Саша не отстранилась, а наоборот чуть подалась за тёплой ладонью, глядя в его грустные карие глаза. Ей представилось, как когда-то, много лет назад, маленький брошенный мальчик с тёмными-тёмными глазами ждал свою маму и верил, что она всё же придёт… Но не дождался.
- А семья? Почему же ты не женился до сих пор?
- Я собирался. А потом выяснилось, что невесте моей брошенные дети… противны. Она, Алла, один раз согласилась со мной в детский дом поехать. Лучше бы я этого не видел… У меня было ощущение, что она дыхание задерживала, когда дети к ней подбегали. Будто бы они грязные и заразить могут целым списком болезней…
- Тебе, наверное, показалось. Этого просто не может быть. Женщины всегда очень жалеют детей…
- Не всегда, - резко дёрнул головой Виталий и взгляд его заледенел, - не всегда… Алла тогда вышла из корпуса и побежала руки снегом протирать. А потом ещё и полпачки влажных салфеток в машине извела, пока не успокоилась… Ну… Как-то так вышло, что на этом всё и закончилось. Она кричала, правда, плакала, всё спрашивала, почему я её бросаю. А я ей рассказал, что тоже детдомовский, раньше как-то разговор не заходил… Не поверила, думала, вру. Всё повторяла: «Не может быть, ты же такой успешный, ты же такой богатый!»

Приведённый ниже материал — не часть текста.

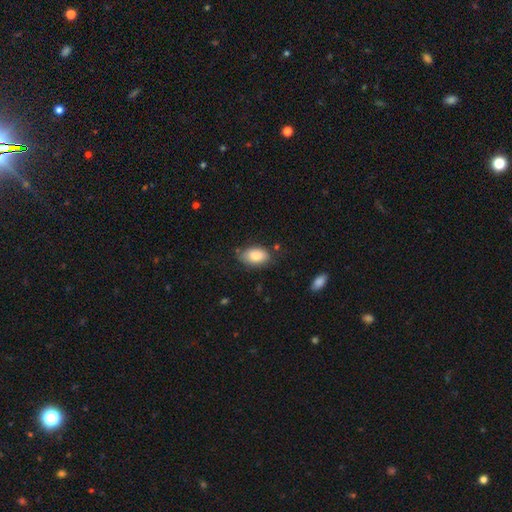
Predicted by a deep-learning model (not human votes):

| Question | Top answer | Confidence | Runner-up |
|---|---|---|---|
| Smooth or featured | smooth | 85% | featured or disk (8%) |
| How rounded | in between | 93% | round (6%) |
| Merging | none | 74% | minor disturbance (19%) |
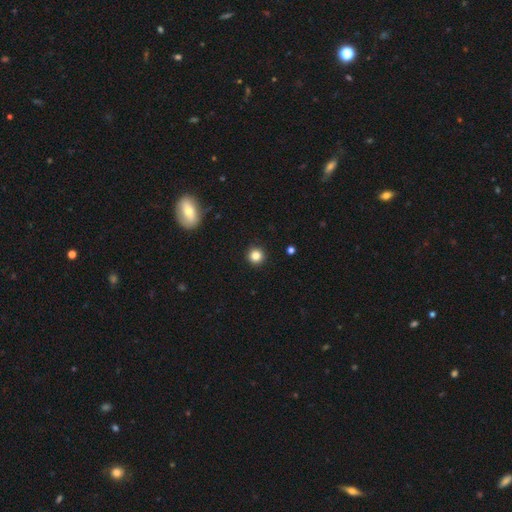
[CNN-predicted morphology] smooth_or_featured: smooth (p=0.83) [alt: star or artifact p=0.12]
how_rounded: round (p=0.95) [alt: in between p=0.04]
merging: none (p=0.93) [alt: minor disturbance p=0.05]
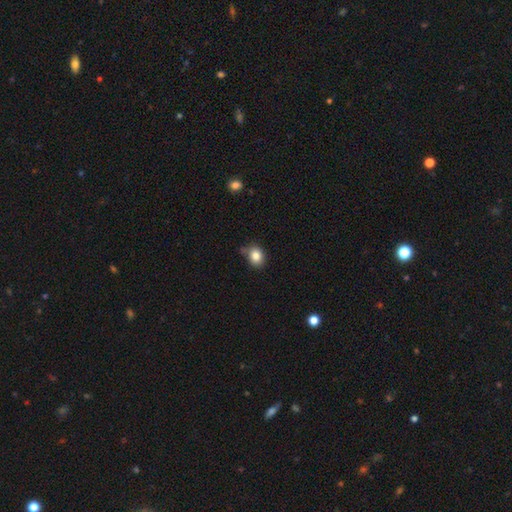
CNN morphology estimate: smooth 84%, star or artifact 10%, featured or disk 6%. Down the decision tree: how rounded — round (53%); merging — none (68%).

То есть все детдомовцы, по её мнению, третий сорт, а то и вообще брак.
С тех пор я сразу говорю, что детдомовец. Чтобы никаких недоразумений и напрасных надежд.
- Но мне же не сразу…
- А я в тебе не сомневался. Мы же где встретились? У кроватки отказничка. И я видел, какими глазами ты на Полиночку смотрела.
Москва, 1993 – 2002 годы. Александр Эмерих (1)

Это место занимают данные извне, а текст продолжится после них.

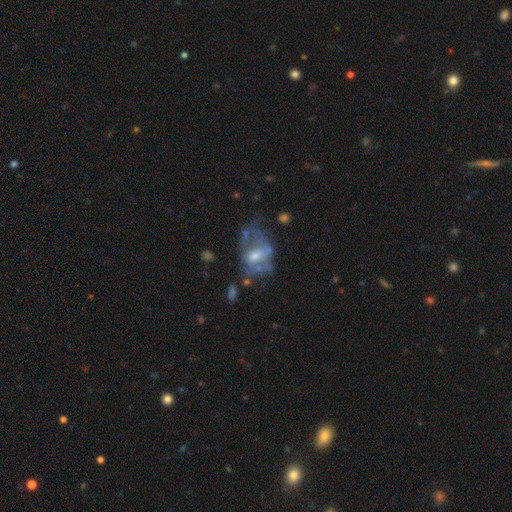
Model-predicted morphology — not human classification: This is likely a featured or disk galaxy (63%). It is clearly not viewed edge-on (96%). Bar: possibly no (56%). Spiral arm pattern: likely no (68%). Central bulge: possibly moderate (52%). Merging: marginally none (35%).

Больше всего на свете Саша Эмерих хотел детей. Он, никогда не имевший ни сестры, ни брата, представлял себе, как это здорово, когда в семье несколько детей. И мечтал, чтобы в доме было шумно и весело, чтобы маленькое, уверенное в своей исключительности чудо по утрам врывалось в родительскую спальню, пыхтя перелезало через него и плюхалось в серединку, требуя любви, ласки и игр. А потом чтобы появилось следующее чудо и, может быть, ещё одно. Он, Саша, был уверен, что станет своим детям хорошим отцом.
Но прошёл год со дня их с Татьяной свадьбы, а в их жизни ничего не изменилось. Доктор Эмерих всё понимал и знал, что в таких случаях непременно следует обратиться к специалистам. Он поговорил с коллегами, и ему посоветовали одного, пожилого и очень опытного. Саша сначала, не желая лишний раз травмировать жену, съездил к нему один. Доктор посоветовал начать обследоваться самому. Александр сдал все необходимые анализы и убедился, что здоров. И лишь после этого он всё же решил поговорить с Татьяной.

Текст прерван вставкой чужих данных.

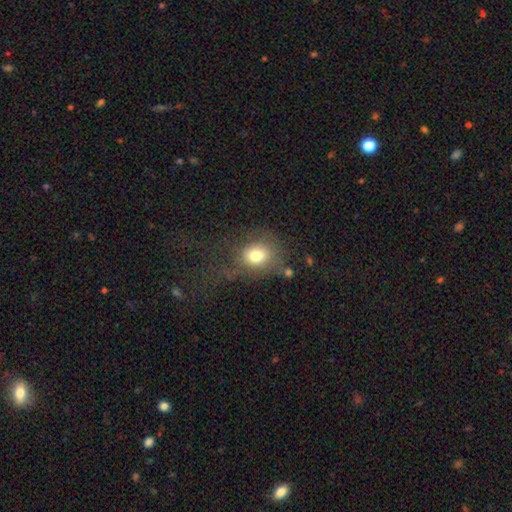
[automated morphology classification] This is likely a smooth galaxy (75%). How rounded: possibly round (59%). Merging: possibly none (52%).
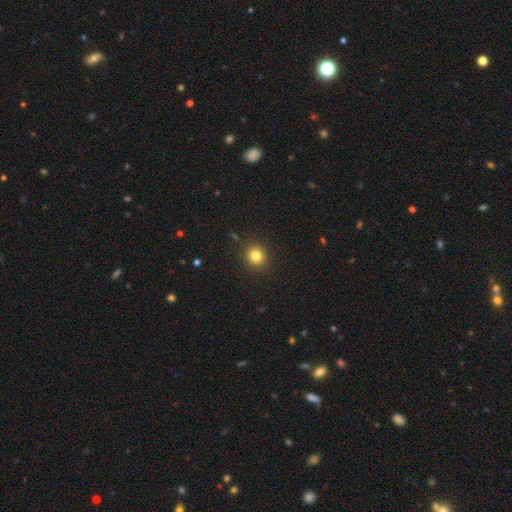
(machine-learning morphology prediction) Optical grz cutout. It shows a smooth galaxy with no disk features (82%) that is round (84%). Merging: none (90%).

Она восприняла его предложение проконсультироваться со специалистом не просто в штыки, а ещё и устроив образцово-показательную истерику. Но это он много позже понял, что истерика была постановочной, а тогда увидев такое впервые, страшно испугался, стал бегать вокруг рыдающей и катающейся по полу жены и уговаривать её, и утешать. И так растерялся, что даже забыл, что он вообще-то врач и прекрасно знает, как приводить в чувство истеричных пациентов.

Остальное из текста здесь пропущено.